US urges over 150 world leaders not to come to UN over COVID
UNITED NATIONS (AP) — The United States is urging the more than 150 countries planning to send their leader or a government minister to New York to speak in person at the U.N. General Assembly next month to consider giving a video address instead to prevent the annual high-level week from becoming “a super-spreader event.”
A note from the U.S. Mission sent to the 192 other U.N. member nations also called for all other U.N.-hosted meetings and side events to be virtual, saying these parallel meetings that draw travelers to New York “needlessly increase risk to our community, New Yorkers and the other travelers.”
The U.S. note, obtained Wednesday by The Associated Press, said the Biden administration is particularly concerned about Secretary-General Antonio Guterres and the incoming General Assembly President Abdulla Shahid hosting high-level in-person events on climate change, vaccines, the 20th anniversary of the U.N. World Conference Against Racism, food systems and energy.
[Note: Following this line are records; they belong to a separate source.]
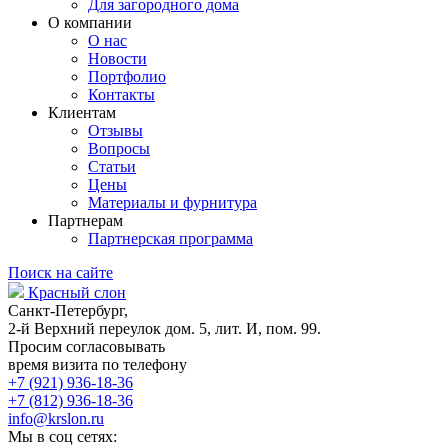
Для загородного дома
О компании
О нас
Новости
Портфолио
Контакты
Клиентам
Отзывы
Вопросы
Статьи
Цены
Материалы и фурнитура
Партнерам
Партнерская программа
Поиск на сайте
Красный слон
Санкт-Петербург,
2-й Верхний переулок дом. 5, лит. И, пом. 99.
Просим согласовывать
время визита по телефону
+7 (921) 936-18-36
+7 (812) 936-18-36
info@krslon.ru
Мы в соц сетях:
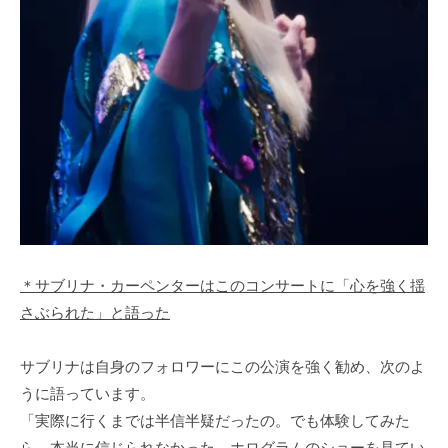
＊サブリナ・カーペンターはこのコンサートに「心を強く揺
さぶられた」と語った
サブリナは自身のフォロワーにこの公演を強く勧め、次のよ
うに語っています。
「実際に行くまでは半信半疑だったの。でも体験してみた
ら、本当に信じられなかった。ホログラムのショーを見てい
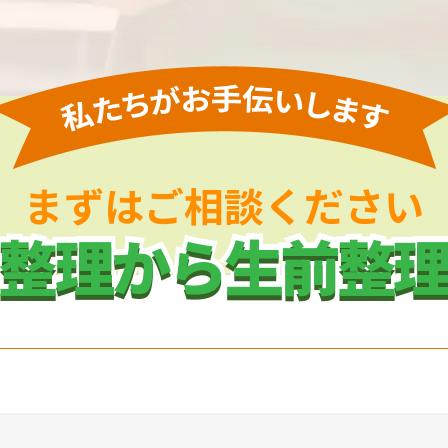
まずはご相談ください
整理から生前整
整理から生前整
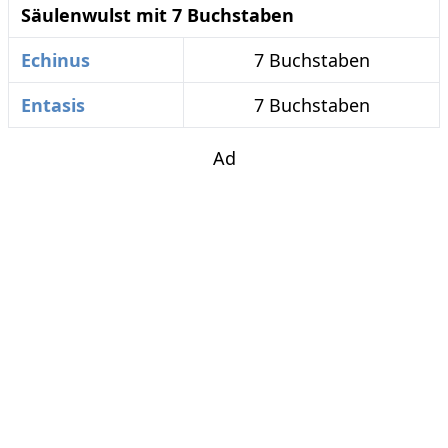
Säulenwulst mit 7 Buchstaben
Echinus
7 Buchstaben
Entasis
7 Buchstaben
Ad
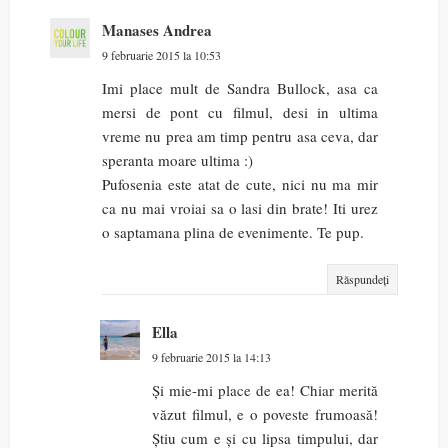
Manases Andrea
9 februarie 2015 la 10:53
Imi place mult de Sandra Bullock, asa ca
mersi de pont cu filmul, desi in ultima
vreme nu prea am timp pentru asa ceva, dar
speranta moare ultima :)
Pufosenia este atat de cute, nici nu ma mir
ca nu mai vroiai sa o lasi din brate! Iti urez
o saptamana plina de evenimente. Te pup.
Răspundeți
Ella
9 februarie 2015 la 14:13
Și mie-mi place de ea! Chiar merită
văzut filmul, e o poveste frumoasă!
Știu cum e și cu lipsa timpului, dar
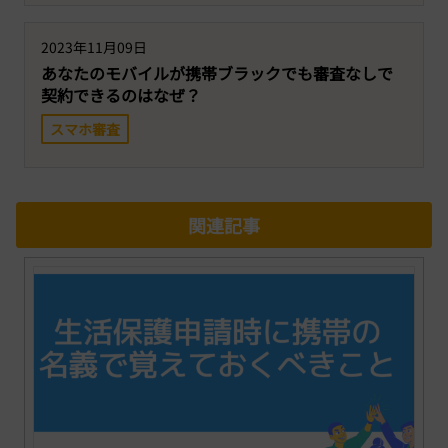
2023年11月09日
あなたのモバイルが携帯ブラックでも審査なしで
契約できるのはなぜ？
スマホ審査
関連記事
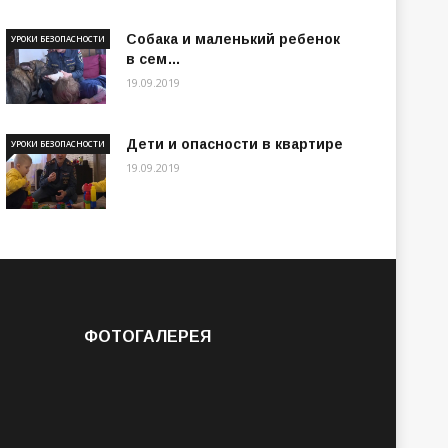
Собака и маленький ребенок
УРОКИ БЕЗОПАСНОСТИ
в сем…
19.09.2019
Дети и опасности в квартире
УРОКИ БЕЗОПАСНОСТИ
19.09.2019
ФОТОГАЛЕРЕЯ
“The United States is willing to make every effort to make these important events on shared priorities successful in a virtual format,” the note said.
The U.N. decided in late July to let world leaders attend their annual gathering, known as the General Debate, from Sept. 21-27 in person — or to deliver prerecorded speeches if COVID-19 restrictions prevent them from traveling.
A provisional list of speakers obtained by AP has 127 heads of state and government planning to attend in person including U.S. President Joe Biden, France’s Emmanuel Macron, Turkey’s Recep Tayyip Erdogan and Venezuela’s Nicolas Maduro, as well as prime ministers Boris Johnson of Britain, Israel’s Naftali Bennett and Narendra Modi of India, and 26 other government ministers, including Russian Foreign Minister Sergey Lavrov and China’s Deputy Premier Han Zheng.
Among the 38 leaders planning prerecorded statements are the presidents of Iran, Egypt and Indonesia. The list has Afghanistan’s president, Ashraf Ghani, coming to New York, but it is dated Aug. 13 — just before his government was ousted by the Taliban and he fled the country.
The United States said it feels “strongly that the General Debate should be the only event held with in-person participation during high-level week.”
“In light of current health concerns, heads of delegation should consider delivering their statements to the U.N. General Assembly’s General Debate by video,” it said. “If delegations choose to travel to New York for the General Debate, the United States requests delegations bring the minimum number of travelers necessary.”
The United States said the COVID-19 pandemic “continues to pose a significant health risk around the world,” with the virulence of the delta variant affecting both vaccinated and unvaccinated people and hospitalizations increasing significantly in the United States.
“All counties in New York City are currently rated as having the highest level of community transmission,” the U.S. note said.
For people coming to U.N. headquarters, it said the U.S. Centers for Disease Control and Prevention has recommended mandatory mask wearing at all times, six feet of social distancing, fixed seating, confirmed negative COVID-19 status to enter the building, “and if possible vaccination.” Contact tracing for U.N. meetings will also be needed, it said.
U.N. spokesman Stephane Dujarric said late Wednesday that the U.N. already put in place a number of measures to deal with the delta variant, including mandatory mask-wearing at U.N. headquarters and reporting of vaccination status and positive COVID-19 tests. It also has mandatory vaccination requirements for some personnel, including those servicing intergovernmental meetings prior to the high-level week, he said.
Dujarric said no in-person side events will take place in the U.N. complex during high-level week, but he made no mention of the high-level events on climate change, food systems, racism and other issues.
“We are obviously in continuous discussion with member states, who will have to make decisions, and the host country,” Dujarric said. “The secretary-general will continue to focus on keeping everyone in the U.N. community safe.”